Three concepts to hold: an intelligence layer (the category), an intelligence model (the artefact), and the split between the open framework and the managed runtime.
Intelligence layer.
An intelligence layer sits between AI agents and the data sources they query. When an agent asks a question, the intelligence layer resolves what the question means against a governed model before any data is fetched. Same prompt, same answer, every time. Across every agent, every model, every team.
SEAM is the intelligence layer. Two halves: the open-source framework (schemas, CLI, resolver) and the Measurelab-managed runtime (MCP server, OAuth, audit pipeline).
Intelligence model.
An intelligence model is the specific configuration that represents your organisation’s intelligence layer: the YAML definitions that govern what your data means, where it lives, who owns it and how AI agents should resolve queries against it.
An intelligence model is what seam init scaffolds, what Canvas helps you build, what gets validated and compiled, and what the runtime resolves through. Conceptually it’s a single Git repository with five kinds of definition file:
Metric
A quantifiable measurement (monthly_revenue, active_client). The unit of governance.
Entity
A business object identified differently across systems (customer, employee, course).
Connection
A downstream system the runtime can reach. Carries transport config plus governance metadata.
Resource
A discrete governed asset within a connection (a Slack channel, a GA4 stream, a BigQuery dataset).
CLI tool
A local CLI binary (gcloud, bq, gh) exposed as governed MCP tools. Each safe-to-run command becomes a tool agents can call.
From definitions to a manifest to an answer.
Three stages.
Compile
All definitions are loaded, validated and indexed into a single manifest. The manifest contains every metric, entity, connection and resource, plus cross-references between them (which metrics depend on which entities, which entities resolve through which sources).
Resolve
When an agent asks a question, the resolver matches the query against every metric and entity in the manifest. Scoring uses signal weights: name (1.0), synonym (0.7), example (0.7), description (0.5). Returns a confidence score (0 to 100) and the matched definition with governance context.
Audit
Every resolution is logged with a unique audit ID. The audit record carries the question, the matched definition, the source consulted, the user, the timestamp. Available via seam__audit at runtime; persistent BigQuery audit pipeline lives in the Measurelab-managed runtime.
Framework. Runtime.
SEAM ships in two halves with different licences.
SEAM Framework
The open-source half of SEAM. The schema standard, the loader, the validator, the compiler and the resolver. Everything you need to author and validate an intelligence model locally, then run queries against it on your own machine.

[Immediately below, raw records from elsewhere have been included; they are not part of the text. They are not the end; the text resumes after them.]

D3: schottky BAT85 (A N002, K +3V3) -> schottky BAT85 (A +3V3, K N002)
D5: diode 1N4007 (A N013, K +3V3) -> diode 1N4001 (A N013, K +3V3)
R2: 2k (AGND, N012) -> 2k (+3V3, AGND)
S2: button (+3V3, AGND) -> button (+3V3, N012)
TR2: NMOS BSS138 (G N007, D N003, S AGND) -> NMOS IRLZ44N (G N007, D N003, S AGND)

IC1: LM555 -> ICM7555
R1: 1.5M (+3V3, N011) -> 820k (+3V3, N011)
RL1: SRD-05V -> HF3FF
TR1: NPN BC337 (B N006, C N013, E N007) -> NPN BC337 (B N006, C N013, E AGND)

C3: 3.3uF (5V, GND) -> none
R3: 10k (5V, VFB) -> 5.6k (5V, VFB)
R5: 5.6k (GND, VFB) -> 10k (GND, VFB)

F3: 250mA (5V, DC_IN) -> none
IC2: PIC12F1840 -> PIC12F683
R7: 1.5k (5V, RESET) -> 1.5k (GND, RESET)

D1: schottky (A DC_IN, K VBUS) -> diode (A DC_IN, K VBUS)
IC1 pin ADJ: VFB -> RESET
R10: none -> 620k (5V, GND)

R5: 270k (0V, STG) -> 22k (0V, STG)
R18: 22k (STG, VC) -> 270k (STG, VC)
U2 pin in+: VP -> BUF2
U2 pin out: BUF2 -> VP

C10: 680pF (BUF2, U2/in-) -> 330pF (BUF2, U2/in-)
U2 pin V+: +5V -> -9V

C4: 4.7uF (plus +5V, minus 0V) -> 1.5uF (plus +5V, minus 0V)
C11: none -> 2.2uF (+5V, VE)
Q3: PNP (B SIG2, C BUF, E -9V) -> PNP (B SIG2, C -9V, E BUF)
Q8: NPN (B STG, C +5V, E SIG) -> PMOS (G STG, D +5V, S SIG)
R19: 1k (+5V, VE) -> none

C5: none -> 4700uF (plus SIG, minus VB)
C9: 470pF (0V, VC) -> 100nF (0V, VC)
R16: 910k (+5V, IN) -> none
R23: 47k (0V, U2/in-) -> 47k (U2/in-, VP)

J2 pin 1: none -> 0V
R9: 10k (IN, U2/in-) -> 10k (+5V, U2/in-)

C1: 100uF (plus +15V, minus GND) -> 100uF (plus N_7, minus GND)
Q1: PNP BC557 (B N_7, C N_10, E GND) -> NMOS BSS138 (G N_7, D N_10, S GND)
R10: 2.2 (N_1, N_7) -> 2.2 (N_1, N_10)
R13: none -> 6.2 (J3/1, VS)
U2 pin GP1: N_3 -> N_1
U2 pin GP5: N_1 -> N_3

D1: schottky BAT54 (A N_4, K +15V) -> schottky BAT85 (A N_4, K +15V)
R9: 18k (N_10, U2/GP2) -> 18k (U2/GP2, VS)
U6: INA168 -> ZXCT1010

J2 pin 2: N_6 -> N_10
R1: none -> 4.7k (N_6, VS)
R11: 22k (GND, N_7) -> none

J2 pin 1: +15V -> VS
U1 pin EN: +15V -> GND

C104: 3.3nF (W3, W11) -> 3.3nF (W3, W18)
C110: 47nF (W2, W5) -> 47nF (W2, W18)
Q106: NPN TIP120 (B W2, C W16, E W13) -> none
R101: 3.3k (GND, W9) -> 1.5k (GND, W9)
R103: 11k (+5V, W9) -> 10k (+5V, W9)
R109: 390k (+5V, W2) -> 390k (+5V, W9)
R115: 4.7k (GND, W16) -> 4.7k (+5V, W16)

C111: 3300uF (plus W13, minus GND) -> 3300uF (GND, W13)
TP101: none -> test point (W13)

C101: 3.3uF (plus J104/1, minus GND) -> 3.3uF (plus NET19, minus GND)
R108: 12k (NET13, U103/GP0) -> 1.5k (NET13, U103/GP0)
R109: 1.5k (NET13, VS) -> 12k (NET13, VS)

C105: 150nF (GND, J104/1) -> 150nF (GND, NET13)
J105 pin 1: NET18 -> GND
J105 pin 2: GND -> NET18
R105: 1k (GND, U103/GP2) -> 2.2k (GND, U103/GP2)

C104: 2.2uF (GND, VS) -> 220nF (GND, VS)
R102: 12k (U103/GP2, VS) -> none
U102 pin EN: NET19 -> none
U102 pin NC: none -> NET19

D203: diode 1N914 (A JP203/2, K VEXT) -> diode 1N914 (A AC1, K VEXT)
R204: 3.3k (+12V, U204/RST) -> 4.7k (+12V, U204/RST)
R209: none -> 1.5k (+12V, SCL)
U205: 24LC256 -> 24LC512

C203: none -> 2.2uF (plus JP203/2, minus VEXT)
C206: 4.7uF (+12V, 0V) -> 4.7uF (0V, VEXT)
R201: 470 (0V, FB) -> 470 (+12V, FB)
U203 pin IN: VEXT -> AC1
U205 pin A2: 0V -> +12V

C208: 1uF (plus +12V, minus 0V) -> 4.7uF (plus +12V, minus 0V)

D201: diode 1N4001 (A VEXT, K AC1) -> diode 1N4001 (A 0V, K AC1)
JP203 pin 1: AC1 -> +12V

@measurelab/seam-cli(the binary you install)@measurelab/seam-core(the library it uses)
SEAM Runtime
The MCP server in front of agents in production. Multi-tenant OAuth (per-user and shared). Audit logging to BigQuery. Downstream MCP proxying. Git-sync from your repository.
- Implementation engagement
- Managed Runtime (ongoing)
SEAM is MCP server and MCP client.
SEAM speaks Model Context Protocol on both sides.
Upstream - SEAM exposes itself as an MCP server to Claude (or any compatible agent). The agent calls native SEAM tools (seam__resolve, seam__lookup, seam__audit) plus governed proxies of every downstream tool.
Downstream - SEAM acts as an MCP client to other MCP servers (BigQuery, Slack, Notion, your warehouse, your CRM). Calls go through SEAM, get governance context attached, and are routed back to the agent.